Tarihçe-i Hayat | Yedinci Kısım - Afyon Hayatı | 558
(541-611)

Ben de derim: “Dinsiz bir millet yaşayamaz.” Dünyaca bir umûmî düstûrdur. Ve bilhassa küfr-ü mutlak olsa, Cehennemden daha ziyâde elîm bir azabı dünyada dahi verdiğini, Risâle-i Nur’dan Gençlik Rehberi gâyet kat’i bir sûrette isbat etmiş. O risâle ise şimdi resmen tab’edildi. Bir müslüman “El-iyâzübillâh” eğer irtidat etse, küfr-ü mutlaka düşer, bir derece yaşatan küfr-ü meşkûkde kalmaz. Ecnebi dinsizleri gibi de olmaz. Ve lezzet-i hayat noktasında, mâzi ve müstakbeli olmıyan hayvandan yüz derece aşağı düşer. Çünkü, geçmiş ve gelecek mevcûdâtın ölümleri ve ebedî müfarakatları, onun dalâleti cihetiyle, onun kalbine mütemadiyen hadsiz firakları ve elemleri yağdırıyor. Eğer îman gelse, kalbe girse, birden o hadsiz dostlar diriliyorlar: “Biz ölmemişiz... mahvolmamışız.” lîsan-ı halleriyle diyerek, o Cehennemî halet Cennet lezzetine çevrilir. Mâdem hakîkat budur. Size ihtar ediyorum! “Kur’ân’a dayanan Risâle-i Nur ile mübâreze etmeyiniz... O mağlûb olmaz, bu memlekete yazık olur. (Hâşiye) O başka yere gider yine tenvir eder. Eğer başımdaki saçlarım adedince başlarım bulunsa, hergün biri kesilse, hakîkat-ı Kur’âniyeye feda olan bu başı zındıkaya ve küfr-ü mutlaka eğmem! Ve bu hizmet-i îmaniye ve nuriyeden vaz geçmem ve geçemem...”

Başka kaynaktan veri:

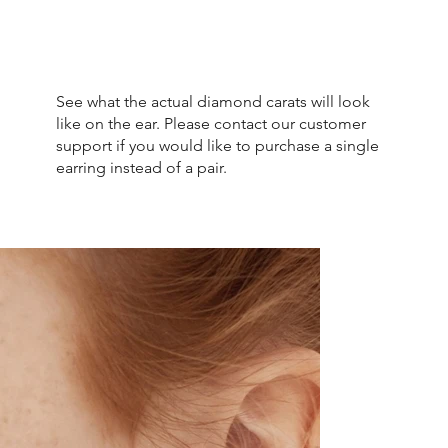
See what the actual diamond carats will look
like on the ear. Please contact our customer
support if you would like to purchase a single
earring instead of a pair.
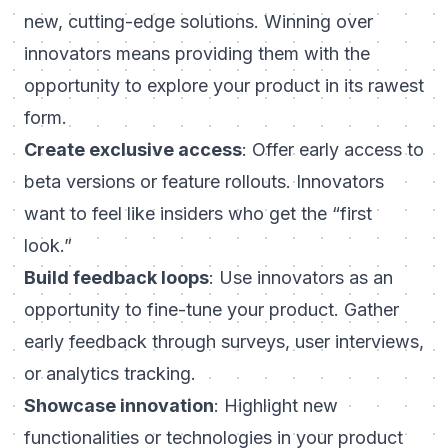
new, cutting-edge solutions. Winning over
innovators means providing them with the
opportunity to explore your product in its rawest
form.
Create exclusive access
: Offer early access to
beta versions or feature rollouts. Innovators
want to feel like insiders who get the “first
look.”
Build feedback loops
: Use innovators as an
opportunity to fine-tune your product. Gather
early feedback through surveys, user interviews,
or analytics tracking.
Showcase innovation
: Highlight new
functionalities or technologies in your product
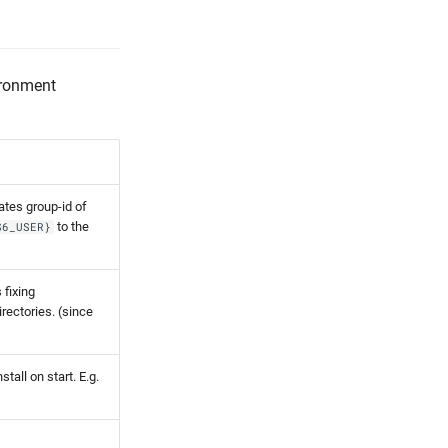
ironment
ates group-id of
to the
S6_USER}
s fixing
irectories. (since
tall on start. E.g.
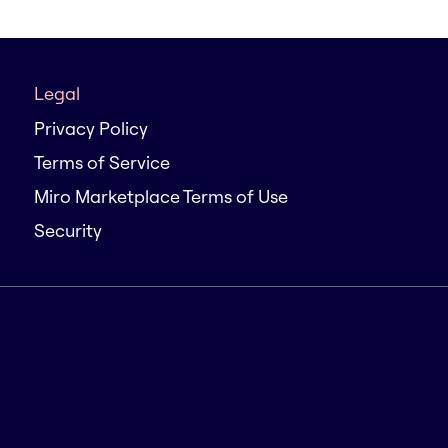
Legal
Privacy Policy
Terms of Service
Miro Marketplace Terms of Use
Security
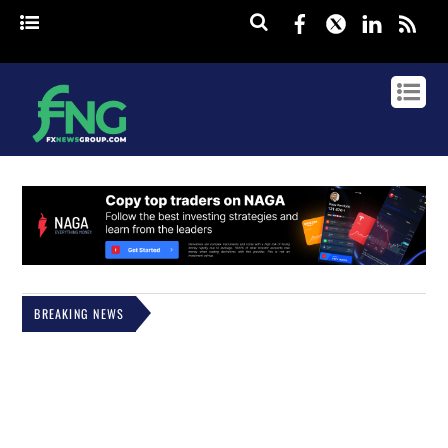
Facebook
Twitter
Linked
rss
BREAKING NEWS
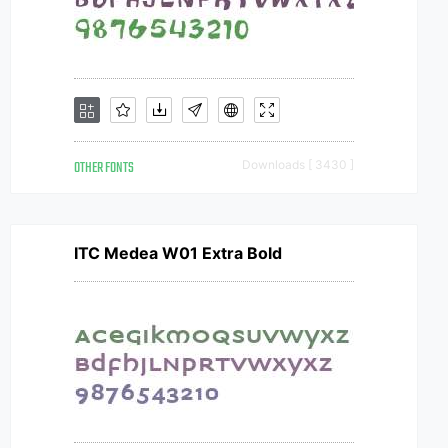
OTHER FONTS
Downloads [ 3430 ]
ITC Medea W01 Extra Bold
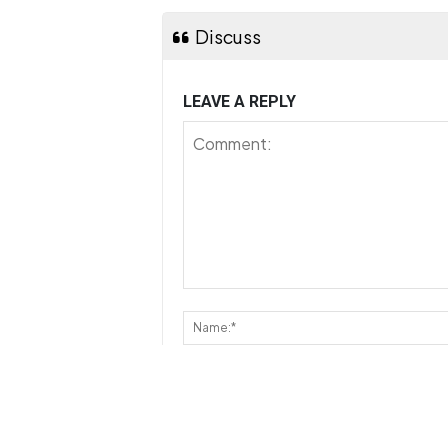
Discuss
LEAVE A REPLY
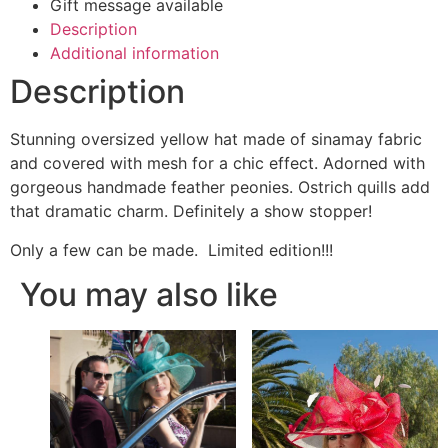
Gift message available
Description
Additional information
Description
Stunning oversized yellow hat made of sinamay fabric
and covered with mesh for a chic effect. Adorned with
gorgeous handmade feather peonies. Ostrich quills add
that dramatic charm. Definitely a show stopper!
Only a few can be made. Limited edition!!!
You may also like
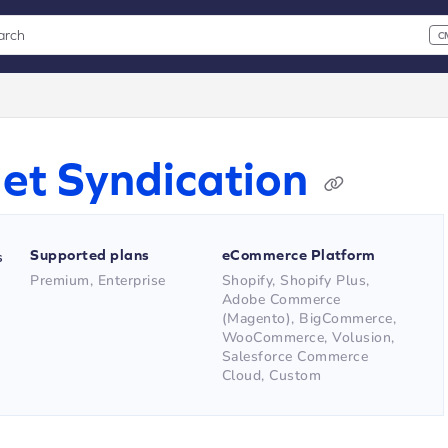
arch
C
 CMD+K to open search
xt
et Syndication
Supported plans
eCommerce Platform
s
Premium, Enterprise
Shopify, Shopify Plus,
Adobe Commerce
(Magento), BigCommerce,
WooCommerce, Volusion,
Salesforce Commerce
Cloud, Custom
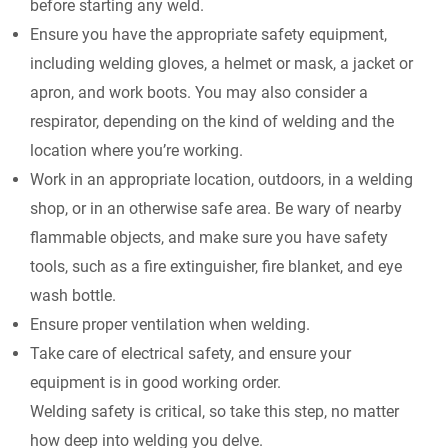
before starting any weld.
Ensure you have the appropriate safety equipment,
including welding gloves, a helmet or mask, a jacket or
apron, and work boots. You may also consider a
respirator, depending on the kind of welding and the
location where you’re working.
Work in an appropriate location, outdoors, in a welding
shop, or in an otherwise safe area. Be wary of nearby
flammable objects, and make sure you have safety
tools, such as a fire extinguisher, fire blanket, and eye
wash bottle.
Ensure proper ventilation when welding.
Take care of electrical safety, and ensure your
equipment is in good working order.
Welding safety is critical, so take this step, no matter
how deep into welding you delve.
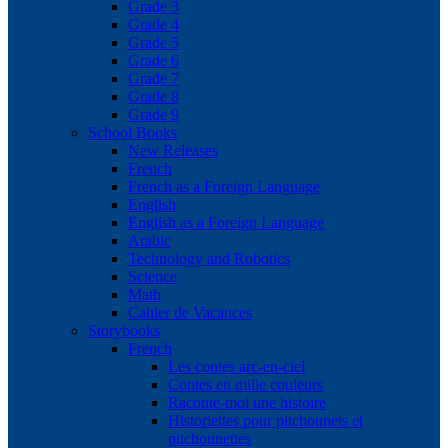
Grade 3
Grade 4
Grade 5
Grade 6
Grade 7
Grade 8
Grade 9
School Books
New Releases
French
French as a Foreign Language
English
English as a Foreign Language
Arabic
Technology and Robotics
Science
Math
Cahier de Vacances
Storybooks
French
Les contes arc-en-ciel
Contes en mille couleurs
Raconte-moi une histoire
Historiettes pour pitchounets et
pitchounettes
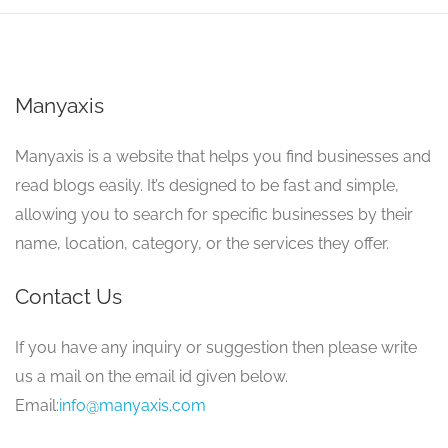
Manyaxis
Manyaxis is a website that helps you find businesses and
read blogs easily. It’s designed to be fast and simple,
allowing you to search for specific businesses by their
name, location, category, or the services they offer.
Contact Us
If you have any inquiry or suggestion then please write
us a mail on the email id given below.
Email:
info@manyaxis.com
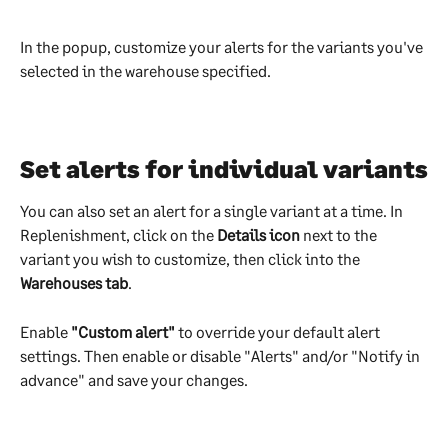
In the popup, customize your alerts for the variants you've 
selected in the warehouse specified.
Set alerts for individual variants
You can also set an alert for a single variant at a time. In 
Replenishment, click on the 
Details icon 
next to the 
variant you wish to customize, then click into the 
Warehouses tab
.
Enable 
"Custom alert"
 to override your default alert 
settings. Then enable or disable "Alerts" and/or "Notify in 
advance" and save your changes.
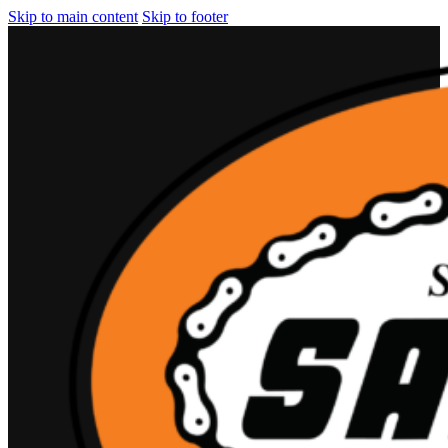
Skip to main content
Skip to footer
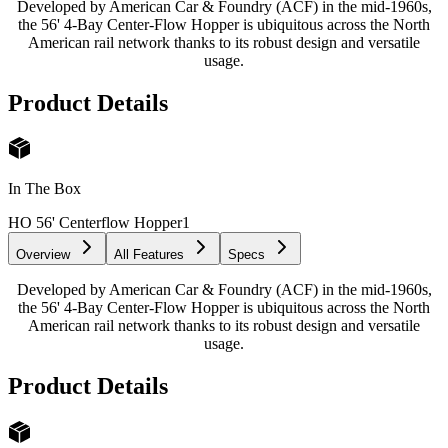
Developed by American Car & Foundry (ACF) in the mid-1960s,
the 56' 4-Bay Center-Flow Hopper is ubiquitous across the North
American rail network thanks to its robust design and versatile
usage.
Product Details
In The Box
HO 56' Centerflow Hopper
1
Overview
All Features
Specs
Developed by American Car & Foundry (ACF) in the mid-1960s,
the 56' 4-Bay Center-Flow Hopper is ubiquitous across the North
American rail network thanks to its robust design and versatile
usage.
Product Details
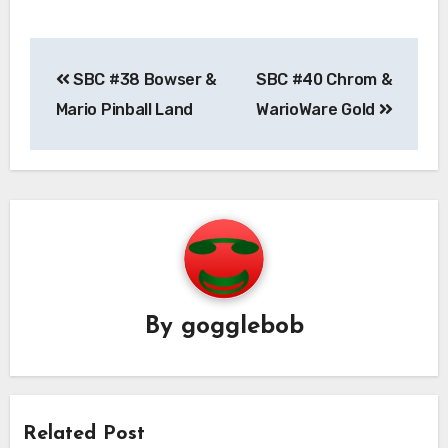
Post
SBC #38 Bowser &
SBC #40 Chrom &
navigation
Mario Pinball Land
WarioWare Gold
By
gogglebob
Related Post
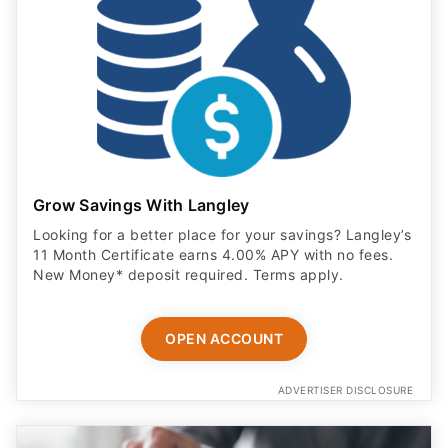
Grow Savings With Langley
Looking for a better place for your savings? Langley’s
11 Month Certificate earns 4.00% APY with no fees.
New Money* deposit required. Terms apply.
OPEN ACCOUNT
ADVERTISER DISCLOSURE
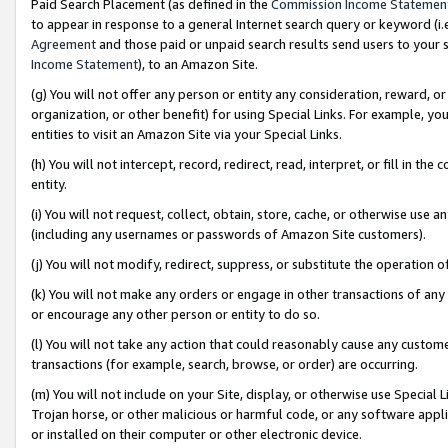
Paid Search Placement (as defined in the
Commission Income Statemen
to appear in response to a general Internet search query or keyword (i.e.
Agreement
and those paid or unpaid search results send users to your sit
Income Statement
), to an Amazon Site.
(g) You will not offer any person or entity any consideration, reward, or
organization, or other benefit) for using Special Links. For example, 
entities to visit an Amazon Site via your Special Links.
(h) You will not intercept, record, redirect, read, interpret, or fill in 
entity.
(i) You will not request, collect, obtain, store, cache, or otherwise us
(including any usernames or passwords of Amazon Site customers).
(j) You will not modify, redirect, suppress, or substitute the operation 
(k) You will not make any orders or engage in other transactions of any 
or encourage any other person or entity to do so.
(l) You will not take any action that could reasonably cause any custome
transactions (for example, search, browse, or order) are occurring.
(m) You will not include on your Site, display, or otherwise use Specia
Trojan horse, or other malicious or harmful code, or any software app
or installed on their computer or other electronic device.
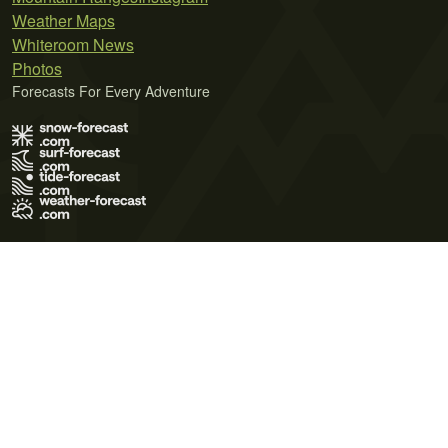
Weather Maps
Whiteroom News
Photos
Forecasts For Every Adventure
Terms of Use
Privacy Policy
Cookie Policy
Contact Us
© 2026 Meteo365 Ltd. All rights reserved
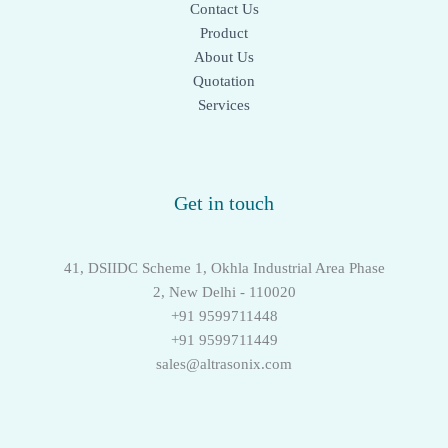
Contact Us
Product
About Us
Quotation
Services
Get in touch
41, DSIIDC Scheme 1, Okhla Industrial Area Phase
2, New Delhi - 110020
+91 9599711448
+91 9599711449
sales@altrasonix.com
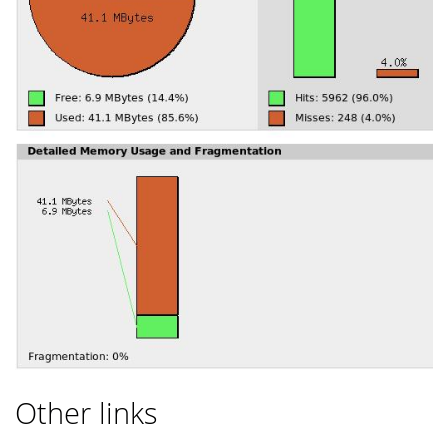
Other links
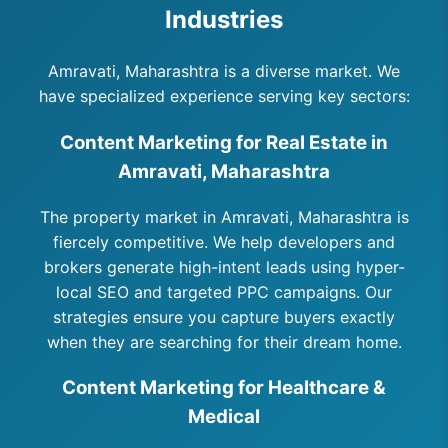
Industries
Amravati, Maharashtra is a diverse market. We
have specialized experience serving key sectors:
Content Marketing for Real Estate in
Amravati, Maharashtra
The property market in Amravati, Maharashtra is
fiercely competitive. We help developers and
brokers generate high-intent leads using hyper-
local SEO and targeted PPC campaigns. Our
strategies ensure you capture buyers exactly
when they are searching for their dream home.
Content Marketing for Healthcare &
Medical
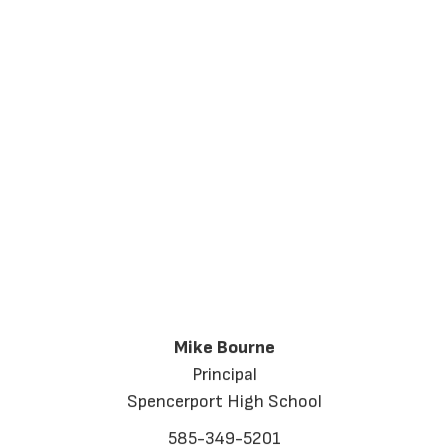
Mike Bourne
Principal
Spencerport High School
585-349-5201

Elhâsıl: Hayat-ı ebediyeyi mahveden ve hayat-ı dünyeviyeyi dehşetli bir zehire çeviren ve lezzetini imha eden küfr-ü mutlakı, otuz seneden beri köküyle kesen ve tabiiyyunun dehşetli bir fikr-i küfrîlerini öldürmeğe muvaffak olan ve bu milletin iki hayatının saadet düstûrlarını hârika hüccetleriyle parlak bir sûrette isbat eden ve Kur’ân’ın hakîkat-ı arşiyesine dayanan Risâle-i Nur, böyle küçük bir risâlenin bir iki maddesiyle değil, belki bin kusuru dahi olsa, onun binler büyük haseneleri onları affettirir diye dâva ediyoruz... ve isbatına da hazırız...

Mâdem cumhuriyet prensipleri hürriyet-i vicdan kanunu ile dinsizlere ilişmiyor.. elbette, mümkün olduğu kadar dünyaya karışmayan ve ehl-i dünya ile mübareze etmeyen ve âhiretine ve îmanına ve vatanına dahi nâfi’ bir tarzda çalışan dindarlara ilişmemek gerektir ve elzemdir.


Hâşiye: Dört def’a mübâreze zamanında gelen dehşetli zelzeleler, “yazık olur!” hükmünü isbat ettiler.